Kinetic analysis of TSTD1 thiosulfate-thioredoxin sulfur transfer activity. TSTD1 sulfur transfer activity to thioredoxin was determined in the presence of 50 mm thiosulfate and varying concentrations of thioredoxin (A) and 150 μm thioredoxin and varying concentrations of thiosulfate (B). Reactions were performed as described under “Experimental Procedures” and fitted with the Michaelis–Menten equation. Data represent the mean ± S.D. (error bars) of three independent experiments performed in 300 mm HEPES, pH 7.4, 150 mm NaCl.

Figure 7.

Mechanism of TSTD1-dependent persulfidation of thioredoxin and its detection by the biotin thiol assay.

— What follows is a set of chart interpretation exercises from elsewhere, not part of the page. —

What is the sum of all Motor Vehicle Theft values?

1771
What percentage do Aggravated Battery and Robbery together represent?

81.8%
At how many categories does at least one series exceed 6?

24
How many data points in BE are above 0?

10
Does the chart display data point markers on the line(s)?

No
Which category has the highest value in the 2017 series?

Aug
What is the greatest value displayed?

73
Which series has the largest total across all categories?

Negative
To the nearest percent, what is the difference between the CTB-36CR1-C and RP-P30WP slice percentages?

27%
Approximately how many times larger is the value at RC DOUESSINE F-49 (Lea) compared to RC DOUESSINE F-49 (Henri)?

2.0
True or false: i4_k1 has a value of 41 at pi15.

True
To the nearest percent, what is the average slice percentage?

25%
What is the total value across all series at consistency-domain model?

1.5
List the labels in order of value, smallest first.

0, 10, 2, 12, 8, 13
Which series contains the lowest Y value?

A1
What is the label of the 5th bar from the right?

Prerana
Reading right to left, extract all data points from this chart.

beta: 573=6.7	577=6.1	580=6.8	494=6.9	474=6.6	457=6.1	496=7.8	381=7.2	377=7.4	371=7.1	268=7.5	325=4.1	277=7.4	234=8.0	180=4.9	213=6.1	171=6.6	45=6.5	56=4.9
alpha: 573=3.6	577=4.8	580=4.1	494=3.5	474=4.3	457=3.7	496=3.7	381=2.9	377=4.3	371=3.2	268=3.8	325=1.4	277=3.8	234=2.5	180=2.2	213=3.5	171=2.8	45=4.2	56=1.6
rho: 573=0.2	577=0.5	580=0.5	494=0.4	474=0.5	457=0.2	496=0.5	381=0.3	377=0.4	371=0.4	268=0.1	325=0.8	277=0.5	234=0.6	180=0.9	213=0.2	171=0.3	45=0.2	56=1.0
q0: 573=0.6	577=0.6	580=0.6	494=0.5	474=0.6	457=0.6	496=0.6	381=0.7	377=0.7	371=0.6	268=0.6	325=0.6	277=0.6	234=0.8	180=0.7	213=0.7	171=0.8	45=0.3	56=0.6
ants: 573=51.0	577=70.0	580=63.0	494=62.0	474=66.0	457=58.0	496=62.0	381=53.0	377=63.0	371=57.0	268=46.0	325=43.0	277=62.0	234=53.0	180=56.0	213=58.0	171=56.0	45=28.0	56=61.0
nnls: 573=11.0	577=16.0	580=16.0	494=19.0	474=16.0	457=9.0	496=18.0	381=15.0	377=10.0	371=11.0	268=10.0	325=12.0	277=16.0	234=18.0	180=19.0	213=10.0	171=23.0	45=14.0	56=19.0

A, mechanism of sulfur transfer from thiosulfate to thioredoxin (Trx) via TSTD1. Cys-32 is the nucleophilic cysteine, and Cys-35 is the resolving cysteine. Oxidized thioredoxin is recycled by thioredoxin reductase (TrxR) and NADPH. B, strategy for detection of persulfidated thioredoxin using the biotin thiol assay. Reactive and accessible persulfide and thiol groups on thioredoxin are alkylated by maleimide biotin and immobilized on a streptavidin column. Following DTT treatment, only thioredoxin, which had a persulfide group, is released from the column and can be detected by immunoblotting. C, Western blot analysis of TSTD1-dependent persulfidation of thioredoxin from the biotin thiol assay. A representative Western blot is shown in which elution of wildtype thioredoxin (Trx wt) and the C35S but not the C32A mutant was detected following DTT treatment of the loaded streptavidin column. The bottom panel represents an equal loading control for the presence of thioredoxin in each sample before loading on the streptavidin column. The first lane contains purified wildtype thioredoxin (Trx wt STD; 35 ng). The circles represent empty lanes. The position of the molecular mass markers (in kDa) is shown on the left.

Figure 8.

Product inhibition of TSTD1 in the GSSH-sulfite sulfur transfer reaction. A, analysis of TSTD1 reaction components under single-turnover conditions in the presence of 50 μm GSSH, 50 μm sulfite, and 50 μm enzyme. B, substrate consumption by TSTD1 under single-turnover reaction was performed in the presence of 50 μm each of GSSH, sulfite, and TSTD1 and 0 μm (control), 100 μm (2×), or 250 μm (5×) thiosulfate. Data are representative of three independent experiments each performed in duplicate in 100 mm HEPES, pH 7.4, 150 mm NaCl. Error bars, S.D.

Figure 9.

Immunohistochemical localization of TSTD1 in human colon. TSTD1 was localized in normal epithelium (A) and in colorectal cancer tissue (B) at ×10 magnification. C, close-up of the area marked in B shown at a magnification of ×40.

Figure 10.

Alternative proposed roles for TSTD1. A, in one model of the mitochondrial sulfide oxidation pathway denoted by gray arrows, the product of sulfide quinone oxidoreductase (SQR) is thiosulfate (S₂O₃²⁻), which is further processed in the cytoplasm by TSTD1. The product of this reaction is GSSH, which must go across the mitochondrial membranes to be completely oxidized to sulfate. This pathway is considered to be unlikely because the major product of the SQR reaction at physiologically relevant sulfite and glutathione concentrations is predicted to be GSSH. In the mitochondrially contained sulfide oxidation pathway, H₂S is progressively oxidized by SQR, persulfide dioxygenase (PDO), TST, and sulfite oxidase (SO) to give thiosulfate and sulfate, which are the major products of H₂S oxidation. The input (H₂S) and outputs (S₂O₃²⁻, SO₄²⁻) of the sulfide oxidation pathway are highlighted in red. B, based on the structure of TSTD1 and its ability to transfer sulfane sulfur to thioredoxin, we propose that TSTD1 functions in sulfur relay shuttles between donor and acceptor proteins. Alternatively, thioredoxin could potentially function as a persulfide donor and TSTD1 as an intermediary carrier for sulfane sulfur donation to acceptors.